Décision du tribunal de Paris



Le tribunal a aussi jugé que j’étais « légitime de prendre part au débat portant sur le rôle de la France dans les tragiques événements survenus au Rwanda » (i.e. le génocide contre les Tutsi) et « d’évoquer la personne d’Hubert VÉDRINE au regard du rôle de secrétaire général occupé par celui-ci à l’époque ».

[Extrait de la décision du tribunal de Paris, page 19]

« La parole de Guillaume Ancel est, en particulier, précieuse dans ce débat dès lors qu’il est au nombre des officiers qui ont été déployés au Rwanda, dans le cadre de l’opération Turquoise et a ainsi directement vécu les événements en cause à un poste de commandement.

Témoignant de son expérience personnelle et professionnelle, il est donc tout à fait légitime de prendre part au débat portant sur le rôle de la France dans les tragiques événements survenus au Rwanda à cette période.

Il est tout aussi légitime, dans ce débat, d’évoquer la personne d’Hubert VÉDRINE au regard du rôle de secrétaire général occupé par celui-ci à l’époque, rôle lui conférant une proximité avec le Président de la République et les membres du gouvernement dont les décisions sont questionnées à travers les recherches effectuées sur la base des archives nationales et auxquelles il est, peu à peu, permis d’accéder au gré des autorisations désormais délivrées.
 »

Questionner le rôle d’Hubert Védrine dans la politique désastreuse de l’Elysée au Rwanda



Alors donc, en évitant de diffamer ce cher monsieur Védrine qui a toujours montré son attachement au débat démocratique, je vais questionner cet ex-secrétaire général de l’Elysée.
En effet, le rapport Duclert sur le rôle de la France dans le génocide contre les Tutsi au Rwanda, tout comme le président Emmanuel Macron, concluaient en mai 2021 à une « responsabilité lourde et accablante » de la politique menée par l’Elysée, qui mena tout droit à un « désastre français » en rendant « possible un génocide prévisible ».

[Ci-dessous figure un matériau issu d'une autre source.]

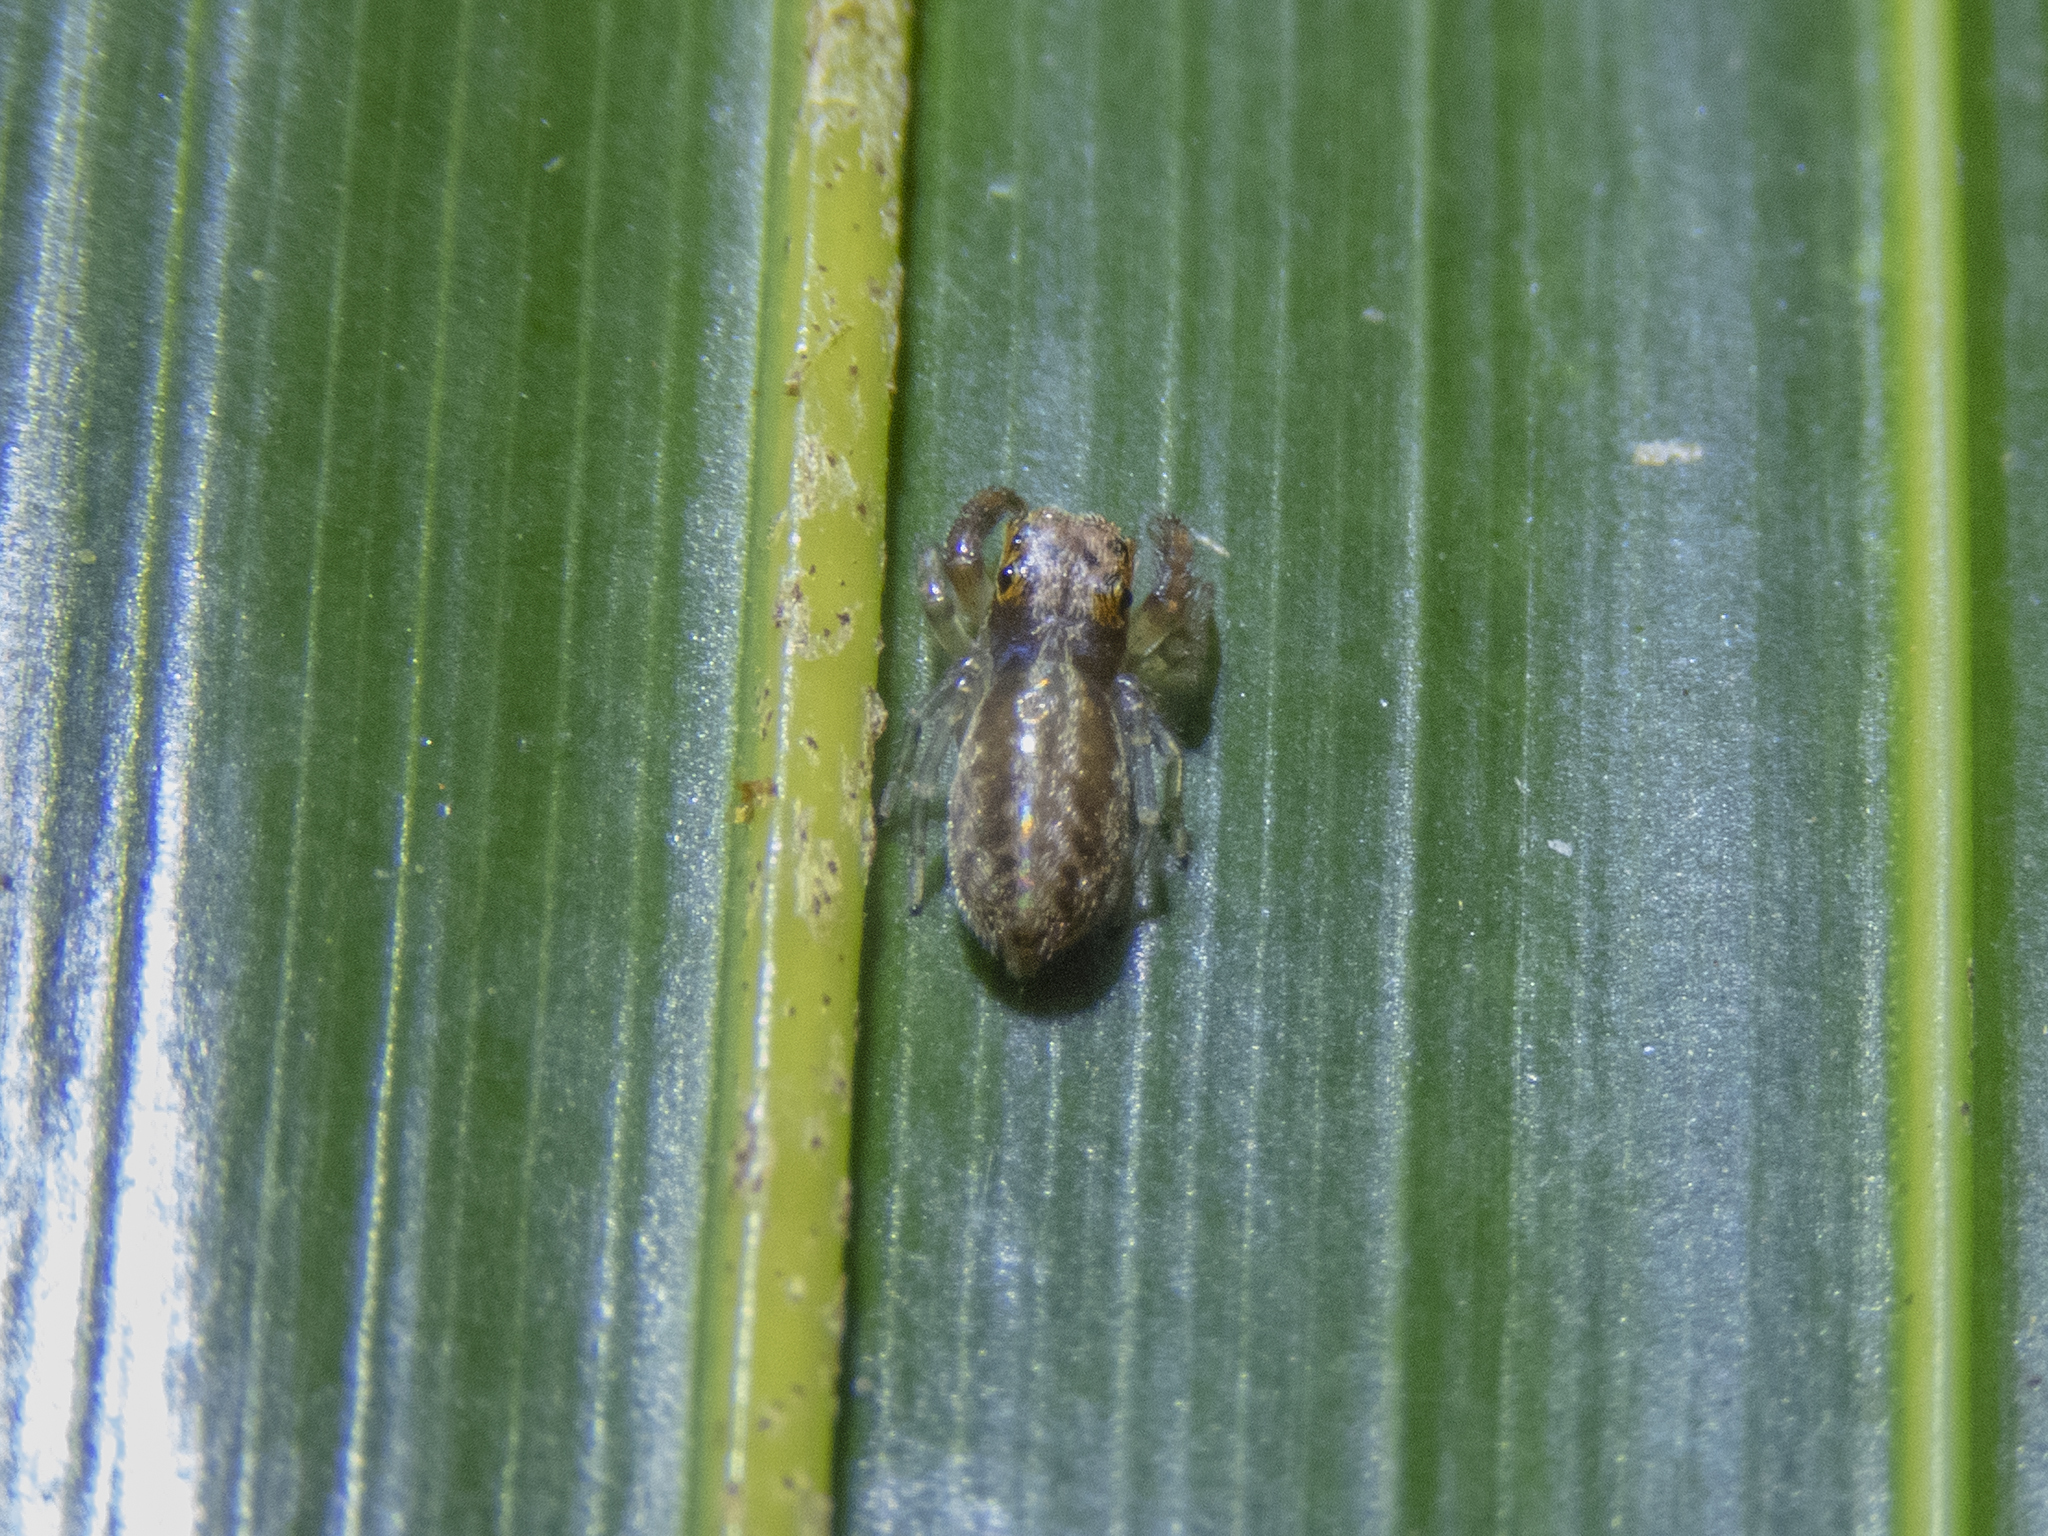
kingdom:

Cette dernière citation est tirée du rapport Muse demandé par le gouvernement rwandais et me semble bien résumer ce qui peut être reproché à l’Elysée. Il n’y a jamais eu d’accusation de complicité au sens d’avoir participé au génocide, mais des faits particulièrement graves de soutien à ceux qui le commettaient.

A ce jour de 2022, personne en France n’a pourtant été jugé responsable de cette « politique désastreuse » qui rendit possible ce million de morts : en 1994, eut lieu l’avant-dernier génocide du vingtième siècle (avant Srebrenica en Bosnie), sans doute le seul que la France aurait pu empêcher et ce n’est pas ce que nous avons fait parce que l’Elysée en avait décidé autrement.

Cette absence de toute responsabilité individuelle constitue désormais une nouvelle controverse sur cette affaire du Rwanda, tandis que le président Macron a lui-même reconnu dans un discours à Kigali la responsabilité politique et donc collective de la France dans cette désastreuse affaire, dont les Français n’avaient pas vraiment été informés jusqu’ici.

Maria Malagardis, une des grandes connaisseuses du sujet, résume en quelques paragraphes les principales questions qui continuent d’interroger la société française sur le soutien apporté à ceux qui commettaient le génocide : [voir son article] « "Védrine", "Rwanda" : que peut-on dire sur les réseaux sociaux du rôle de la France pendant le génocide des Tutsis ? »

Une politique qui a rendu possible un génocide prévisible



Lors de ce procès, que M. Védrine a gagné sur le seul point de la diffamation et non sur son rôle dans cette affaire qui n’a effectivement encore jamais été jugé, l’ancien secrétaire général de la présidence de la République a refusé une fois de plus les conclusions du rapport Duclert. Cette commission d’historiens a pourtant étudié pendant deux ans une partie des archives et son travail a été salué par l’ensemble de la société française en dehors des habituels forcenés du Rassemblement national. M. Védrine rejette ainsi ces conclusions, qui sont accablantes pour l’Elysée, parce qu’elles sont à ses yeux « sans lien avec les analyses du rapport lui-même ».

Pour ma part, puisque la Justice juge « légitime » que je prenne part à ce débat, je voudrais mettre en lumière quelques éléments qui interrogent plus que jamais sur le rôle d’Hubert Védrine.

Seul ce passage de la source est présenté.